Melissa Kwasny and M.L. Smoker, eds.

“. . . When we [Melissa Kwasny and M.L. Smoker] made our call for submissions for an anthology of poems in defense of human rights, the allegations of torture were foremost in our minds. We knew people were outraged, saddened, profoundly moved and ashamed. But we also wanted to reach people who had suffered violations of their own rights from circumstances across the globe, or whose families had, or for whom preventing or healing these violations had become a life’s work.

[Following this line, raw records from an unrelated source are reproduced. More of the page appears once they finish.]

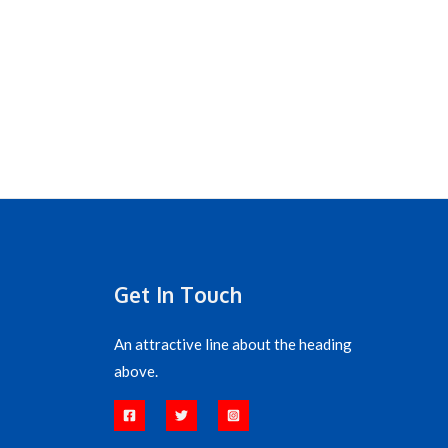
Get In Touch
An attractive line about the heading
above.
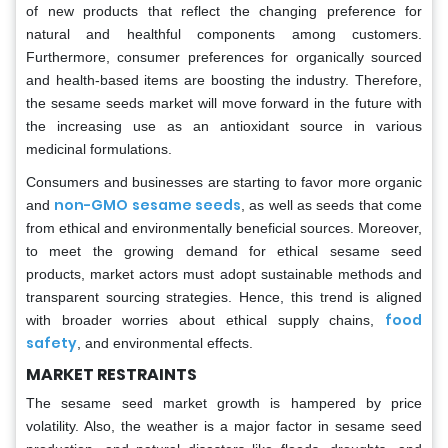
of new products that reflect the changing preference for
natural and healthful components among customers.
Furthermore, consumer preferences for organically sourced
and health-based items are boosting the industry. Therefore,
the sesame seeds market will move forward in the future with
the increasing use as an antioxidant source in various
medicinal formulations.
Consumers and businesses are starting to favor more organic
non-GMO sesame seeds
and
, as well as seeds that come
from ethical and environmentally beneficial sources. Moreover,
to meet the growing demand for ethical sesame seed
products, market actors must adopt sustainable methods and
transparent sourcing strategies. Hence, this trend is aligned
food
with broader worries about ethical supply chains,
safety
, and environmental effects.
MARKET RESTRAINTS
The sesame seed market growth is hampered by price
volatility. Also, the weather is a major factor in sesame seed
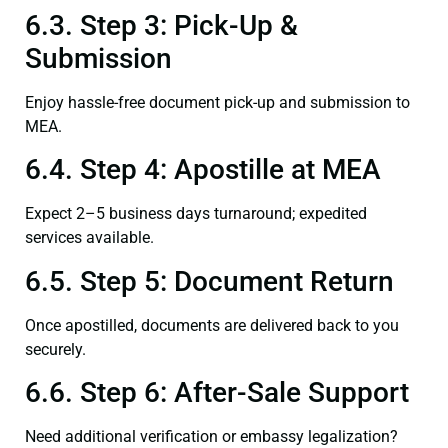
6.3. Step 3: Pick-Up &
Submission
Enjoy hassle-free document pick-up and submission to
MEA.
6.4. Step 4: Apostille at MEA
Expect 2–5 business days turnaround; expedited
services available.
6.5. Step 5: Document Return
Once apostilled, documents are delivered back to you
securely.
6.6. Step 6: After-Sale Support
Need additional verification or embassy legalization?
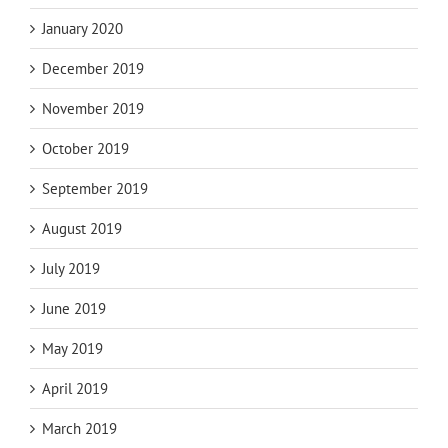
January 2020
December 2019
November 2019
October 2019
September 2019
August 2019
July 2019
June 2019
May 2019
April 2019
March 2019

We drafted our call loosely: we are increasingly witness to torture, terrorisms and other violations of human rights at unprecedented degrees. What do our instincts tell us and what is our response to these violations? What is our vision of a future wherein human rights are not only respected but expanded? What we received were both first hand accounts of violation–see prisoner Adrian English’s raped man’s stream of consciousness, or Farnoosh Moshiri’s poem recounting the terror of giving birth in Iran, or Li-Young Lee’s self-help for fellow refugees and responses from people who feel struck personally by the blows enacted on others: to speak for, to speak as, and to speak against. We were surprised at the range of issues spoken to by the poets. While torture remained a critical topic, as well as issues at stake in the Iraq war, there were also poems that addressed immigrant rights, prisoners rights, the holocaust, the wars in Cambodia, Vietnam, Serbia, South America, Palestine and Israel. We received poems that spoke of suicide bombing, violence against women, the aftermath of 9/11, and outlawing marriage for gay Americans. We were also moved at the range of experience among the responders: homeless advocates, civil rights workers, clinical social workers, medics, the mentally ill, veterans, humanitarian aid workers, teachers, conscientious objectors, and, of course, many writers who work and fight daily for social justice in their communities. We are particularly proud of the number of Native American poets included in this anthology, something unusual in anthologies of this sort. It seemed to us impossible to collect a group of poems on human rights issues if we didn’t acknowledge the far reaching and often appalling violations that have taken place in our own country, upon the first citizens of this land who belong to five-hundred-sixty-two federally recognized tribes who function as sovereign nations. It is the acknowledgement of this history, among others, that will allow us to move forward as a country with a clearer conscience, extending our hand to other nations and other peoples who continue to endure neglect and abuse.”